──────── SUPPLIED DATA ────────

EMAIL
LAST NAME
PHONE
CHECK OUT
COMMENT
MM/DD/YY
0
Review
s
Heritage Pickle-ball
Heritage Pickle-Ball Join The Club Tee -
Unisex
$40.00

────────

### EXERCISE INSTRUCTIONS
Rewrite the rows above, replacing "PHONE" with "TELEPHONE" and leaving everything else unchanged.

### RESULT OF THE TASK
EMAIL
LAST NAME
TELEPHONE
CHECK OUT
COMMENT
MM/DD/YY
0
Review
s
Heritage Pickle-ball
Heritage Pickle-Ball Join The Club Tee -
Unisex
$40.00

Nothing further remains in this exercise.